Section: New Results
Introduction
In this section, we organize the bulk of our contributions this year along two of our research axes, namely Pattern Mining and Decision Support. Some other contributions lie within the domains of query optimization and machine learning.
Pattern Mining
In the domain of pattern mining we can categorize our contributions along the following lines:
-
Mining of novel types of patterns. This includes mining of negative patterns [24], [14] and periodic patterns [18].
-
Data Mining for the masses. In [11], we propose a communication model that bridges knowledge delivery between data miners and domain users in the field of library science. Our model proposes a five-steps process in order to achieve effective knowledge synthesis and delivery of insights to the domain users.
-
Efficient pattern mining. In [10], we propose a method to sample itemsets efficiently on streaming data. This contribution tackles two limitations of the state of the art in pattern mining: (1) the so-called pattern explosion —the user is confronted to too many patterns—, and (2) the assumption of static data.
-
Data Mining for Data Science. One of the most basic types of patterns is to know if the data makes one single group, i.e., is unimodal, or can be clustered into several groups.

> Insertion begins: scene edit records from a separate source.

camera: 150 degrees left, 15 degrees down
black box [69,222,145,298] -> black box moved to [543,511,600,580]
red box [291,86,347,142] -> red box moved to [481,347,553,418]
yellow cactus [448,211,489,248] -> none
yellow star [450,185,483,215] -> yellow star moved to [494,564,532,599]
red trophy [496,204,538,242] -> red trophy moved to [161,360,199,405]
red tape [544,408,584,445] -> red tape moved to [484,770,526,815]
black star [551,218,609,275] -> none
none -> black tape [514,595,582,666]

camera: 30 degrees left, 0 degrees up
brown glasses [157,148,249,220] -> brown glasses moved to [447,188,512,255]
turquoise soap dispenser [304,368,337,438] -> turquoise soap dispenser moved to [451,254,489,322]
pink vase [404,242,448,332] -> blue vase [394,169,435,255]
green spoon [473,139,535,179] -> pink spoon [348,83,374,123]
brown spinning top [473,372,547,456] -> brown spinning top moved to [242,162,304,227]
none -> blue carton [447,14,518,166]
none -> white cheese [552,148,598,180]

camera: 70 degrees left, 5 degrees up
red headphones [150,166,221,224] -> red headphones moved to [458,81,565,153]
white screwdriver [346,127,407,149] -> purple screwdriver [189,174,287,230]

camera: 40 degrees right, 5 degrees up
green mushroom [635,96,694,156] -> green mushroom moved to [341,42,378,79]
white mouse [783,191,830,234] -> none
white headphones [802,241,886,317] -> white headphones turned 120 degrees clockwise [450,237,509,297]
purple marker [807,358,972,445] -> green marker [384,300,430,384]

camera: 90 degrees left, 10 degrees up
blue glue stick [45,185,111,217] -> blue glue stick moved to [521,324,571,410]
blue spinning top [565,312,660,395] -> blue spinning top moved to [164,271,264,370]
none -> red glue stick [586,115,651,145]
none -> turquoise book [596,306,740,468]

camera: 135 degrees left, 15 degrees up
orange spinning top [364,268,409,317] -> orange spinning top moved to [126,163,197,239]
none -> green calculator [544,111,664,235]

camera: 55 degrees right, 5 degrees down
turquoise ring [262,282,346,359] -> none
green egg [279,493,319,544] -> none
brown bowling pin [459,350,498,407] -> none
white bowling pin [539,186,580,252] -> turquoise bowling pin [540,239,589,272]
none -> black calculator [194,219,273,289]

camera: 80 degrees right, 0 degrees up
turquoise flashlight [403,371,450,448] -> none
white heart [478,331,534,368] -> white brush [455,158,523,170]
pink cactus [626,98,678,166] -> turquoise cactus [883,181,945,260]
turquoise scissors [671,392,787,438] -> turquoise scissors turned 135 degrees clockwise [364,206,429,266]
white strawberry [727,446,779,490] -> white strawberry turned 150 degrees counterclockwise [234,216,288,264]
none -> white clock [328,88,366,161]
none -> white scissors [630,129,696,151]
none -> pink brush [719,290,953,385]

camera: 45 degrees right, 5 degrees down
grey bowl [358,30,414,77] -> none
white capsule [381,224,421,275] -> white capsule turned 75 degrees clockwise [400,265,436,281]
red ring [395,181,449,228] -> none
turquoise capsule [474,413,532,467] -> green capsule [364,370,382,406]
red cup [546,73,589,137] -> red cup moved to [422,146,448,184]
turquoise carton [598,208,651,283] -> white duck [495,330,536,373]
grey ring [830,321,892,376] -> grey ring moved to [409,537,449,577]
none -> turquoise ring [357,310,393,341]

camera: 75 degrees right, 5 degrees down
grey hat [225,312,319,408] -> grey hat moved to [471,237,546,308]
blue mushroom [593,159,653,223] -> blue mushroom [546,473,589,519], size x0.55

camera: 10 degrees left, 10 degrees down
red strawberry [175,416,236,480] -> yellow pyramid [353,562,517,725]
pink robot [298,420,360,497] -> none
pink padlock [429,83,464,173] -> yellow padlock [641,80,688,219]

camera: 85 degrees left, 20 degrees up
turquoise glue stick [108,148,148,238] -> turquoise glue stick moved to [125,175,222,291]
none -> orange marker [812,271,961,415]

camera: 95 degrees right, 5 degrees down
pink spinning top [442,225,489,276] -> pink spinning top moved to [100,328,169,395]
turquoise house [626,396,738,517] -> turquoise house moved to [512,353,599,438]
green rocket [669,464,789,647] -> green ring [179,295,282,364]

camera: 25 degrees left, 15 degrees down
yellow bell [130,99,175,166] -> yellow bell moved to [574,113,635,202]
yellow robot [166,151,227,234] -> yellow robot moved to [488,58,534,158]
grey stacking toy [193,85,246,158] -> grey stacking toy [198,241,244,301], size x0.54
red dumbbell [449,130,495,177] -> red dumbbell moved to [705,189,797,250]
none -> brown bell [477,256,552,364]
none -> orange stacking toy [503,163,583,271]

In [13], we propose a new statistical test of unimodality, that is both independent of the input distribution and computationally efficient.
Decision Support
In regards to the axis of decision support, our contributions can be organized in two categories: forecasting & prediction, and anomaly detection.
-
Forecasting & prediction. In [15], [12], we propose solutions to automate the task of capacity planning in the context of a large data network as the one available at Orange. The work in [19] offers a tool to predict the nutritional needs of sows in lactation.
-
Anomaly Detection. The work in [20] tackles the problem of fraud detection under imbalanced data.
Others
-
Machine Learning.[16] proposes a novel algorithm to weight the importance of classification errors when training a classifier. [8] proposes a classification algorithm optimized for highly imbalanced data.
-
Query optimization. In [9] we propose a query-load-agnostic caching approach to speed-up provenance-aware queries in RDF data cubes.